▸ RAW RECORDS
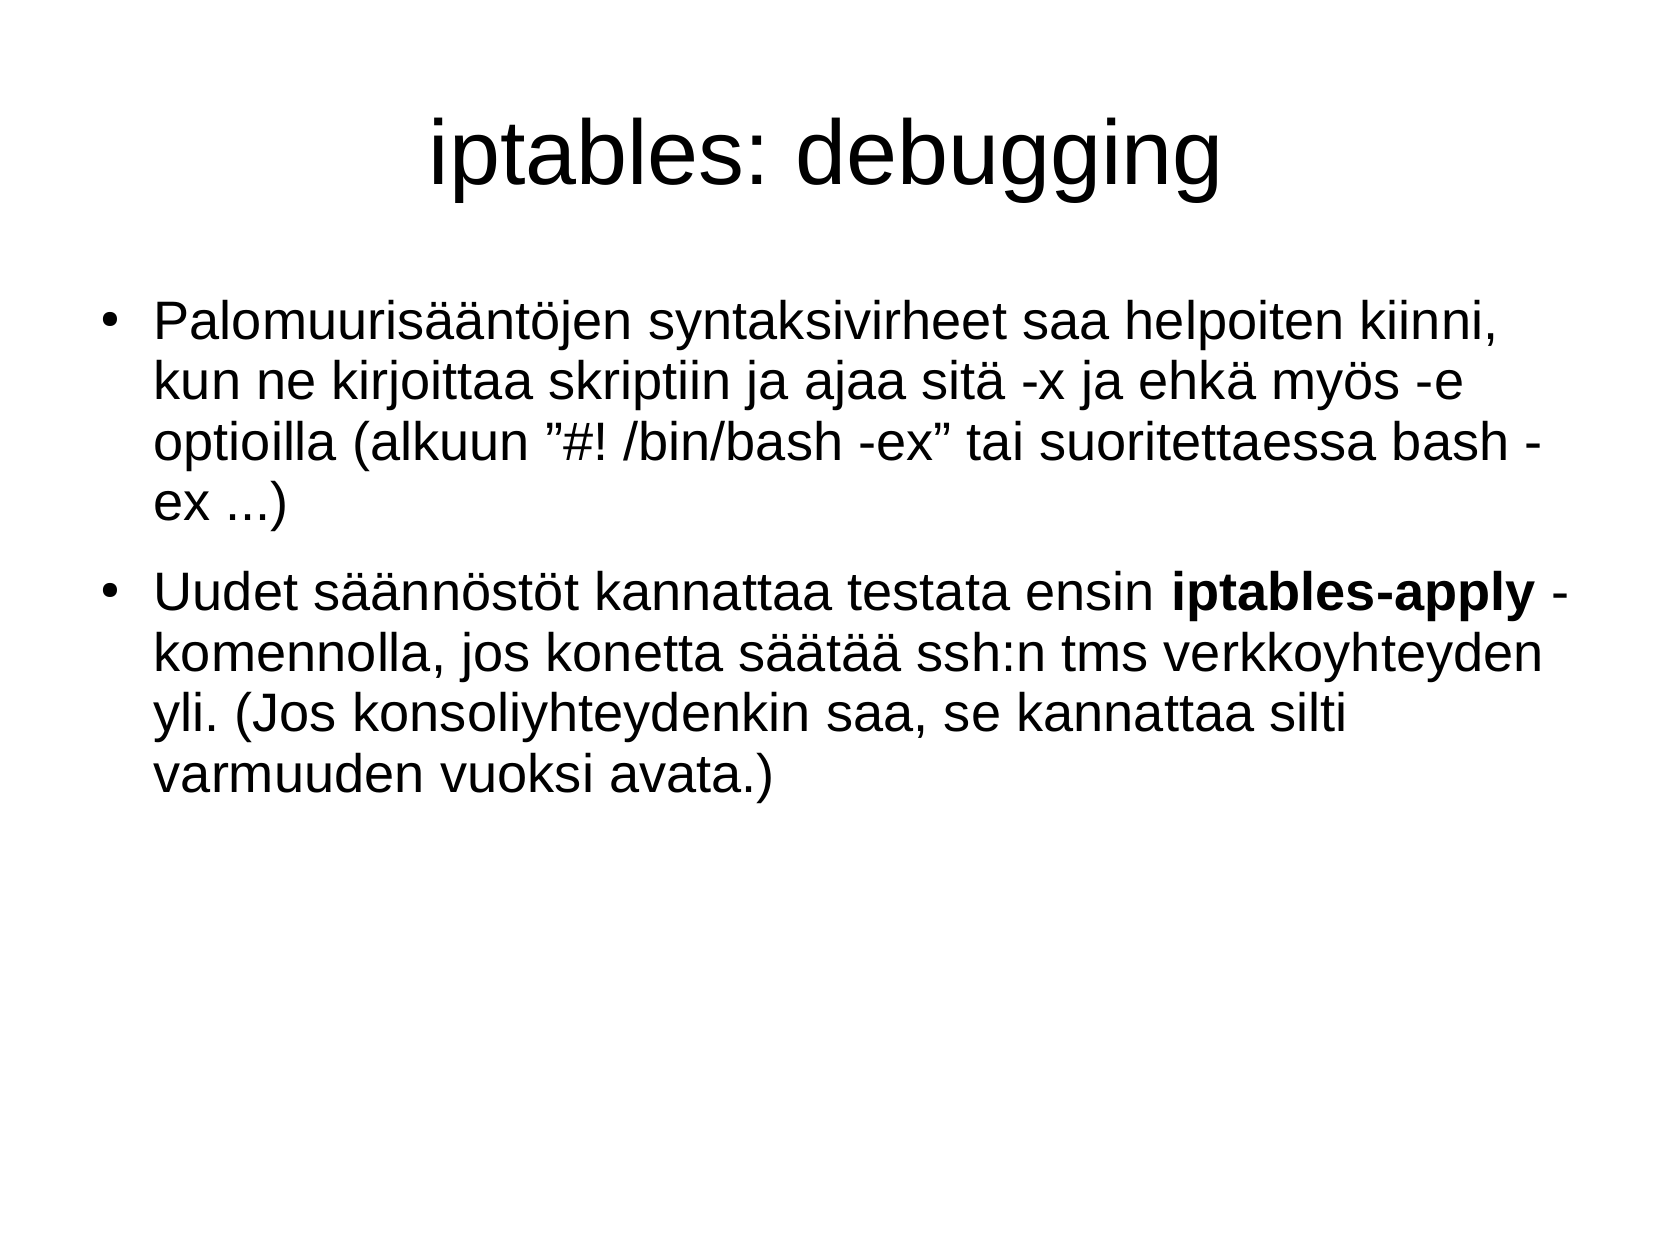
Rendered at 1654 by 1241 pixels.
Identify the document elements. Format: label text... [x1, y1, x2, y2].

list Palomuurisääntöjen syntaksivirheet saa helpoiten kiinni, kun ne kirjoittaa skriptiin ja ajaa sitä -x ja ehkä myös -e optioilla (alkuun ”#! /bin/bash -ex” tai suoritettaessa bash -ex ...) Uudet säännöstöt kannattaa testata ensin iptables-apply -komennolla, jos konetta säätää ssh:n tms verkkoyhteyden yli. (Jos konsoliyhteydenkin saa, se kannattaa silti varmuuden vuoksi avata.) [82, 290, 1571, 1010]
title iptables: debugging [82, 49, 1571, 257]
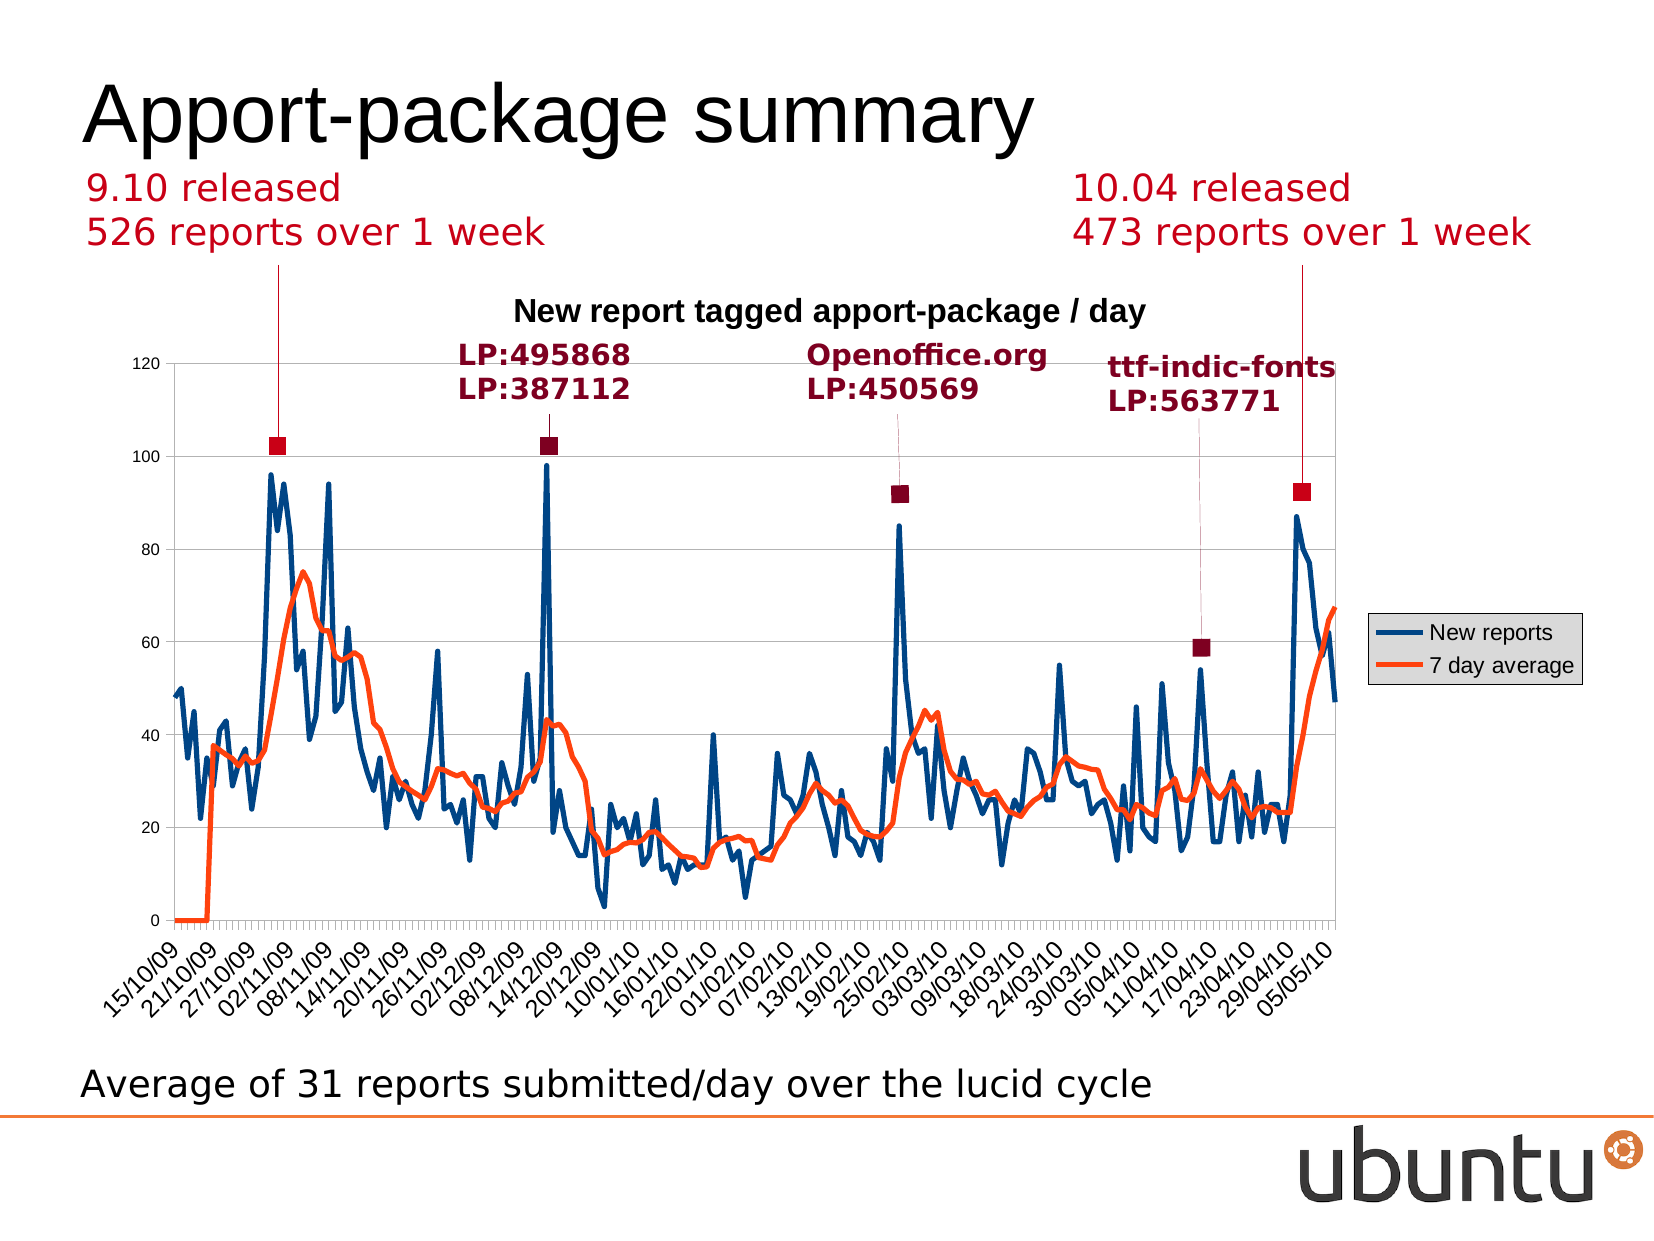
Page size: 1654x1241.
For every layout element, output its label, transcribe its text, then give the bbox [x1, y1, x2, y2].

▸ DIRECTIVE
Count the lines of the data above that contain the string "text" and give only that number.

▸ THE OUTPUT
2